(What you will do): In the records that follow, find the line with "malignant melanoma stained"; from there, retype every line exactly through the line with "adenocarcinoma (pancreatic) stained", which also belongs to the answer.

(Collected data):
◆ ◆ ◆ ◆
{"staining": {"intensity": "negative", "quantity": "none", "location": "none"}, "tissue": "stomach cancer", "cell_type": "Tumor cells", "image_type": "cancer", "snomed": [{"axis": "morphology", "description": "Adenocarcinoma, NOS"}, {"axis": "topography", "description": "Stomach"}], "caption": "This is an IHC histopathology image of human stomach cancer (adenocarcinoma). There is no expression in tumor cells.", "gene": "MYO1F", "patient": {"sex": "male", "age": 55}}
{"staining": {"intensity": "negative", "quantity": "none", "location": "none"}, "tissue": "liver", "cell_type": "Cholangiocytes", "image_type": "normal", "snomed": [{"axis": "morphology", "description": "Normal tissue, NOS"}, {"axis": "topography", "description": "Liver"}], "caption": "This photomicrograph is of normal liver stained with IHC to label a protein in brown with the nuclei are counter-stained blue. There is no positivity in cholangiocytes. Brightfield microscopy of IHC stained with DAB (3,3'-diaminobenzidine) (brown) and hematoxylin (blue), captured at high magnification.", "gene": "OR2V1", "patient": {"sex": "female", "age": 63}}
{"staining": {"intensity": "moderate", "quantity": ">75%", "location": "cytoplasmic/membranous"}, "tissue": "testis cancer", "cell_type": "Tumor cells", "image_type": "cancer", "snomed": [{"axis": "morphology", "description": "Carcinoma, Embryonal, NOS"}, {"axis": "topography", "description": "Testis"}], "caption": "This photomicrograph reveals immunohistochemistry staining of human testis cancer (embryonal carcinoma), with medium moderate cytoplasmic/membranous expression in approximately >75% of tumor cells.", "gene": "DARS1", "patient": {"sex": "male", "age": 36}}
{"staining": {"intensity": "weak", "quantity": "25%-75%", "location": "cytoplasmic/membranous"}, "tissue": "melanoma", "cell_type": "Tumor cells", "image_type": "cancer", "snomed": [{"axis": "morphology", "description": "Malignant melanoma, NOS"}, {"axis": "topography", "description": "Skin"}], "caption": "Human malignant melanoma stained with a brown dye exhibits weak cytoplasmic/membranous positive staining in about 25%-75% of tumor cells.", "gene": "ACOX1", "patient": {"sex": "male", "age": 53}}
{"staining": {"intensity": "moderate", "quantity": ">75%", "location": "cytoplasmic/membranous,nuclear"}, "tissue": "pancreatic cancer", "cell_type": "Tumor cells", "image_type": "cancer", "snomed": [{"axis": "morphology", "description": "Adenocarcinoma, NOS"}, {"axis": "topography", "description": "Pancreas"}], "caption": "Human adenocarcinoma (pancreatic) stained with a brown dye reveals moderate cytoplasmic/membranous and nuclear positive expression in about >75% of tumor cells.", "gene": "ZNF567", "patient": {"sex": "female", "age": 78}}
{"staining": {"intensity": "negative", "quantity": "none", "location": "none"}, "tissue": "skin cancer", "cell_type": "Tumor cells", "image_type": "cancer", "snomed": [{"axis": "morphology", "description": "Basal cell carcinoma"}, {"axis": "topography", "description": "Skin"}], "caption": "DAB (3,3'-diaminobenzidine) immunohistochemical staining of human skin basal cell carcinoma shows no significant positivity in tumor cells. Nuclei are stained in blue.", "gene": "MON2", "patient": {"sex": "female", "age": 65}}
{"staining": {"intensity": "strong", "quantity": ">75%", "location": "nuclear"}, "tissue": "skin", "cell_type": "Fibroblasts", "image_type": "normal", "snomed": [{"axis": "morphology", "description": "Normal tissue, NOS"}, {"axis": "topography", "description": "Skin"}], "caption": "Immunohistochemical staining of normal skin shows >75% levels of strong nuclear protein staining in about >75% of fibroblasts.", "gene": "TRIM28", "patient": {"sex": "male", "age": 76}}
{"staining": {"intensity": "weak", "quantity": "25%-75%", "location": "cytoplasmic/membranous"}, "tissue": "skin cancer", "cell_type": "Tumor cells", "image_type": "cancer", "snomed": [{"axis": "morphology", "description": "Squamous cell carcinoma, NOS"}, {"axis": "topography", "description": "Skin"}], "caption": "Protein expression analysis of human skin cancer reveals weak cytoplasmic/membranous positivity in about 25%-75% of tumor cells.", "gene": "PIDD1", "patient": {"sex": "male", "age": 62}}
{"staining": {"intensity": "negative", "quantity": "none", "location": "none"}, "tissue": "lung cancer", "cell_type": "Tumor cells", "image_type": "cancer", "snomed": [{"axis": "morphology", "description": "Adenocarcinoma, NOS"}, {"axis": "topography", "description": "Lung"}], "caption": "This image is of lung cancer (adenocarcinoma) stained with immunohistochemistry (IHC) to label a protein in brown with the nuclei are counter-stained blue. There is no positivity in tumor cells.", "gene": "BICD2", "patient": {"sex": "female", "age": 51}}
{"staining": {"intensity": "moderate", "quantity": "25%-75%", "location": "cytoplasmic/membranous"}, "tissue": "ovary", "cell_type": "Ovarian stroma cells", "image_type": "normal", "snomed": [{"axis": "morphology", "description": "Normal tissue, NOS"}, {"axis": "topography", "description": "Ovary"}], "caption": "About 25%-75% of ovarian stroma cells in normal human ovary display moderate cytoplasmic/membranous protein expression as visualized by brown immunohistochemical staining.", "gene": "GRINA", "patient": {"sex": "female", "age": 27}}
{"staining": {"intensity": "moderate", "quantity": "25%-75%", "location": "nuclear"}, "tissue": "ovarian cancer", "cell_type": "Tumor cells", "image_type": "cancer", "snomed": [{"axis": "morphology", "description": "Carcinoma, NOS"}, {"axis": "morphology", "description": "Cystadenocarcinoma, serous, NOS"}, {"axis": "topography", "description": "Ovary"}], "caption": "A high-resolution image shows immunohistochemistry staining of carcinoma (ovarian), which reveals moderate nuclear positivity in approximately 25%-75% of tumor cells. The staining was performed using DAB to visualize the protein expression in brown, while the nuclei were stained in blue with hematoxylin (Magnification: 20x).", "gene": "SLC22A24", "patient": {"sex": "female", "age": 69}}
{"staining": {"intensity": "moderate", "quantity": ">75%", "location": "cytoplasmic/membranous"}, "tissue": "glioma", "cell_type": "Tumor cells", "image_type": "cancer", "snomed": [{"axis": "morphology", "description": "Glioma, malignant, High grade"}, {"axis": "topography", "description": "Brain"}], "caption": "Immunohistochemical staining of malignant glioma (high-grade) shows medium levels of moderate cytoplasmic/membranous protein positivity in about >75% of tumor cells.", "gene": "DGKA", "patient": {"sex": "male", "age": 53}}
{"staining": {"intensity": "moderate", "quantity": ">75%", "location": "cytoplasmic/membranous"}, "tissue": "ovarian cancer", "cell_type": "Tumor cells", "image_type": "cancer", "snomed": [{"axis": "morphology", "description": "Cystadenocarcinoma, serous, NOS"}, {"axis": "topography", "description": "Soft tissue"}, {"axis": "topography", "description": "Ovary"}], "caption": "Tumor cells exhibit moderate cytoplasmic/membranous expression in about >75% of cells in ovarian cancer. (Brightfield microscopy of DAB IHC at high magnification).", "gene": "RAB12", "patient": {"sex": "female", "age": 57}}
◆ ◆ ◆ ◆
(The answer):
{"staining": {"intensity": "weak", "quantity": "25%-75%", "location": "cytoplasmic/membranous"}, "tissue": "melanoma", "cell_type": "Tumor cells", "image_type": "cancer", "snomed": [{"axis": "morphology", "description": "Malignant melanoma, NOS"}, {"axis": "topography", "description": "Skin"}], "caption": "Human malignant melanoma stained with a brown dye exhibits weak cytoplasmic/membranous positive staining in about 25%-75% of tumor cells.", "gene": "ACOX1", "patient": {"sex": "male", "age": 53}}
{"staining": {"intensity": "moderate", "quantity": ">75%", "location": "cytoplasmic/membranous,nuclear"}, "tissue": "pancreatic cancer", "cell_type": "Tumor cells", "image_type": "cancer", "snomed": [{"axis": "morphology", "description": "Adenocarcinoma, NOS"}, {"axis": "topography", "description": "Pancreas"}], "caption": "Human adenocarcinoma (pancreatic) stained with a brown dye reveals moderate cytoplasmic/membranous and nuclear positive expression in about >75% of tumor cells.", "gene": "ZNF567", "patient": {"sex": "female", "age": 78}}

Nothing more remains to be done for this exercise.